*** Opening of TEXT BLOCK ***

The IBM Data Science Experience grew from our attempts to understand data science as outsiders: as designers wanting to build a tool for data scientists.
Problem: Data Scientists lack a holistic experience that adapts with their unique workflow.
Goal: To build a revolutionary new experience for Data Scientists to research, get inspired, create, and troubleshoot their work.
Role: I was the Visual Designer working with four UX Designers and one Researcher. I had a hand in almost everything, especially the marketing page and the content cards. I also made the launch video!
Awards: Our product received awards from Red Dot and Fast Company (see below).
Without connecting people to data, it’s just a bunch of stuff
The Data Science practice is amazing and complex. A solo data scientist has to form a relevant hypothesis, find a corresponding data set, clean it, and repeatedly build and edit a model to prove or disprove their hypothesis.
The Data Science Experience grew from our attempts to understand data science as outsiders: as designers wanting to build a tool for data scientists. We were curious how data scientists distill something interesting from inchoate data. This curiosity catapulted us into a months-long research endeavor. We synthesized research conducted in our studios all over the world and had conversations with every data scientist we could find. This included hundreds of interviews, dozens of contextual inquiries, and the production of countless research artifacts. We were astounded by the practice we uncovered, and inspired by its creativity. We came to understand data science as storytelling — an act of cutting away the meaningless, and finding humanity in a series of digits.
The chart above was an attempt to organize and rationalize the data science process, with metrics detailing opportunities for improvement.
Finding our principles
Current tools only address single facets of data science — which means data scientists must toggle back-and-forth between research and development. Data Shaper is for cleaning data, Jupyter is for modeling, and MatPlotLib is for visualizing. These tools are designed to serve a linear process, but a data scientist’s process is not linear, it’s cyclical.
From this model, our first design principle emerged: A holistic approach to enable data scientists. As we discussed before, much of our research involved contextual inquiries. We watched a data scientist build a pipeline — sourcing assets from the web, comparing his code to others’, and constantly jumping from tool to tool. We loved this part of the research, as it helped us understand that each facet of the process requires unique research.
We saw him use dozens of assets of many different types. We watched him organize and name them. At any given point, he needed a tutorial, an academic paper, or a data set to move to the next step in his process, and each of these assets had to be saved and interacted with in a different environment. The process he used to manage his resources helped us establish a tentative system for artifact classification.
Turning principles into practice
We wanted to create an interface that was open and dynamic, just like the modeling process we observed. We determined that our concept must allow the data scientists to converse, learn, and research in the context of their software. We knew our design had to operate as a toolbox that was more dynamic than just a collection of software applications. In addition to providing data scientists with the full scope of software products that they need to complete their process, we need to address their need to validate and advance their work through research.

*** Close of TEXT BLOCK ***

WHAT THIS TASK INVOLVES: Print the Data Science Experience case study word for word, from "Role: I was" up to and including "Company (see below).". The data comes from a different source than the Data Science Experience case study.

*** Opening of DATA SHOWN ***

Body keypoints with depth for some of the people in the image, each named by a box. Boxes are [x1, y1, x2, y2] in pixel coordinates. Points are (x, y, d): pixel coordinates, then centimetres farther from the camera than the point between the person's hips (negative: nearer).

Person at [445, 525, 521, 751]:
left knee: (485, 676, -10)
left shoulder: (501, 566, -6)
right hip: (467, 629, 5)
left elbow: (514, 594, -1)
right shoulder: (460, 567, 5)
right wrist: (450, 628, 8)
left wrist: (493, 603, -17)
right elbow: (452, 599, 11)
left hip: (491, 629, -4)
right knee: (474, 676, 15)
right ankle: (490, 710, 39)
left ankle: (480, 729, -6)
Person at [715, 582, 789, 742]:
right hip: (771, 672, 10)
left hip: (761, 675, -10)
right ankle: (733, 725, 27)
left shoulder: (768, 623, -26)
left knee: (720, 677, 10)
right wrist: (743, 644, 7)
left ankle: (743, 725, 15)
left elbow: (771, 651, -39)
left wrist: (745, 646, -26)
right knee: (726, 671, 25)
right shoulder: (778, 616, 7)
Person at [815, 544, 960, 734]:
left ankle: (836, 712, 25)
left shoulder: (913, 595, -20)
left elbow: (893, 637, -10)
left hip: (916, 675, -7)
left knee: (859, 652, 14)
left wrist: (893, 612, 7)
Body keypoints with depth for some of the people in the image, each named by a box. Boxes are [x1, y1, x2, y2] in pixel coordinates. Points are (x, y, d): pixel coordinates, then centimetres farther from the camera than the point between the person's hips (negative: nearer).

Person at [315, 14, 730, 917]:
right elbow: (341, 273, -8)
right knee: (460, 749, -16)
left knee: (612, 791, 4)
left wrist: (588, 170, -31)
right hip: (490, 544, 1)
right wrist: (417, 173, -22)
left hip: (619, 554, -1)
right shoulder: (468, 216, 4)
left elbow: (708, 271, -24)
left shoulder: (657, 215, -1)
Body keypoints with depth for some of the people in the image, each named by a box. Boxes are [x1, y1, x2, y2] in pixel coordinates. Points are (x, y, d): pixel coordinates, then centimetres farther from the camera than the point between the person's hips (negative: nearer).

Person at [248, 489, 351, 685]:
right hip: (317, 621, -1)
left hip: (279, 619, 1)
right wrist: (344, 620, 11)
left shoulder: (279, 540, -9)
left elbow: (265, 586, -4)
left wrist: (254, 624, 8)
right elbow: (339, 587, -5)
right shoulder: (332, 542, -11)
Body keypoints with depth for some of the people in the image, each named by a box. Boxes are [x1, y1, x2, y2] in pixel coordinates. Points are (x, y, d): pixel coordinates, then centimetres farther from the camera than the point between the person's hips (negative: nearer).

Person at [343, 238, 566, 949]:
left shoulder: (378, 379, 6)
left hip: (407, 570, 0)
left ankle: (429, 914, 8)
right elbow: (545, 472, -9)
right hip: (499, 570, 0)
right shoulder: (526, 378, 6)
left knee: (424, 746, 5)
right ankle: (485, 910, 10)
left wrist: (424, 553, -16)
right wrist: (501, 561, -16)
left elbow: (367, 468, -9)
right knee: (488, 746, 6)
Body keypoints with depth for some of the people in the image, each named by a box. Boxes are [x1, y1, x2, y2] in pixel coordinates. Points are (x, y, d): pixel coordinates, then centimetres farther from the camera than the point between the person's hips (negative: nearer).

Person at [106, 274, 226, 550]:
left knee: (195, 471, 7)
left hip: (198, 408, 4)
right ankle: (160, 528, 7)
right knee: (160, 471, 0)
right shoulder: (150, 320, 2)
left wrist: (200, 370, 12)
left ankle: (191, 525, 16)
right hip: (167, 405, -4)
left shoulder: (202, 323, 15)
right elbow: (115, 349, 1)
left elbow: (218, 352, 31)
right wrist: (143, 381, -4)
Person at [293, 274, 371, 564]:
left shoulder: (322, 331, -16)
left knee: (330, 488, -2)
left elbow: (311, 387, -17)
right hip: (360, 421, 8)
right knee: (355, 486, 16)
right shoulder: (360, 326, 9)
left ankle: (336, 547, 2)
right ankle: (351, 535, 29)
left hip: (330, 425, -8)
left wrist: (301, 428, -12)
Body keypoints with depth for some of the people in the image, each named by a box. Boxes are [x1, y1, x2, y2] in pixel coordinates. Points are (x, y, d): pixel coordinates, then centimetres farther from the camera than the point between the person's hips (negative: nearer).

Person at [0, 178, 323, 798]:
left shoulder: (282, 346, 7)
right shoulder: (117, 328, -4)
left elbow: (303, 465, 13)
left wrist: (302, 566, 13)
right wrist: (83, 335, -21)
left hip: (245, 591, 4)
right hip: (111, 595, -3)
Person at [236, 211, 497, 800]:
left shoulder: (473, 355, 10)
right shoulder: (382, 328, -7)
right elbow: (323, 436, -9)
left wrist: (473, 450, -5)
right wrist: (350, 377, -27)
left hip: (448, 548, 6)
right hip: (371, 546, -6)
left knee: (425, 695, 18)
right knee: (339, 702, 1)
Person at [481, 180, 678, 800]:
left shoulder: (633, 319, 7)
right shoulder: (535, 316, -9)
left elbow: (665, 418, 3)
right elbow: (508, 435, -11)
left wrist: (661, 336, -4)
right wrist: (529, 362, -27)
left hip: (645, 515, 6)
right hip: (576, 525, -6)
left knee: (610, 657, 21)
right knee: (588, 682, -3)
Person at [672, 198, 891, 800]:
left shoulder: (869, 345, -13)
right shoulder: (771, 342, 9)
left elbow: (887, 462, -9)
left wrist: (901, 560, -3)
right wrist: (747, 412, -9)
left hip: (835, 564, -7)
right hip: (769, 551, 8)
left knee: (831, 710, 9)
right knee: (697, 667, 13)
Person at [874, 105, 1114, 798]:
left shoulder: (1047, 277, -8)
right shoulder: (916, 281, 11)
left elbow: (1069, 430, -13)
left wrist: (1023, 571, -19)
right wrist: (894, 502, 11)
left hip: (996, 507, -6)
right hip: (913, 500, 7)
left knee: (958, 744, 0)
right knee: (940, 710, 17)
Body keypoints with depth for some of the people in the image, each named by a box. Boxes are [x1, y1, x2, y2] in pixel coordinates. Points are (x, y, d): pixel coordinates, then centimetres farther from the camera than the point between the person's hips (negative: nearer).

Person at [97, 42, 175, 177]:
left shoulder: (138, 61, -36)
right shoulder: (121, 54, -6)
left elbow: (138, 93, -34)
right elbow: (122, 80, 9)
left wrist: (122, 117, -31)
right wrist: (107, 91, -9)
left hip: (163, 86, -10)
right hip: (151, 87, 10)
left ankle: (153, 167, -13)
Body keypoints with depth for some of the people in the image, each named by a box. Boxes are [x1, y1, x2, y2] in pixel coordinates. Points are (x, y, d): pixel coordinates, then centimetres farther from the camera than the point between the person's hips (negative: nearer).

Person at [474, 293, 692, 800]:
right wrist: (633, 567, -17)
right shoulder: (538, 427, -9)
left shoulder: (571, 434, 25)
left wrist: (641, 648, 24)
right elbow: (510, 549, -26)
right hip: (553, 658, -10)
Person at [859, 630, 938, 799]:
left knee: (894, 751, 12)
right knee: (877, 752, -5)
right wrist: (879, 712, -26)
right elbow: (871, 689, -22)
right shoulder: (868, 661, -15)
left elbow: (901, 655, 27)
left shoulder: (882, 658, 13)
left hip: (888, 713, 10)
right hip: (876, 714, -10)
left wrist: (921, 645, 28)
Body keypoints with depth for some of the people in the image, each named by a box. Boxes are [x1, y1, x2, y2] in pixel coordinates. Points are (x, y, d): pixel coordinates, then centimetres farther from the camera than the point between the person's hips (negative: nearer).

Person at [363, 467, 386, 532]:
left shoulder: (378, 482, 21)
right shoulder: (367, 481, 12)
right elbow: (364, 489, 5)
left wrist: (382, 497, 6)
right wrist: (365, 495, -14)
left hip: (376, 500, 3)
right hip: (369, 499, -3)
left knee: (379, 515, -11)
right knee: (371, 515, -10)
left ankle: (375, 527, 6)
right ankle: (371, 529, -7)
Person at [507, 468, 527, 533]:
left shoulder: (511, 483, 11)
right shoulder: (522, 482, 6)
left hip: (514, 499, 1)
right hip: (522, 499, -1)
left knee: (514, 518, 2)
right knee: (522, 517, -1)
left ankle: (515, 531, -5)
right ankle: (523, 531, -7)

*** Close of DATA SHOWN ***

RESPONSE BELOW:
Role: I was the Visual Designer working with four UX Designers and one Researcher. I had a hand in almost everything, especially the marketing page and the content cards. I also made the launch video!
Awards: Our product received awards from Red Dot and Fast Company (see below).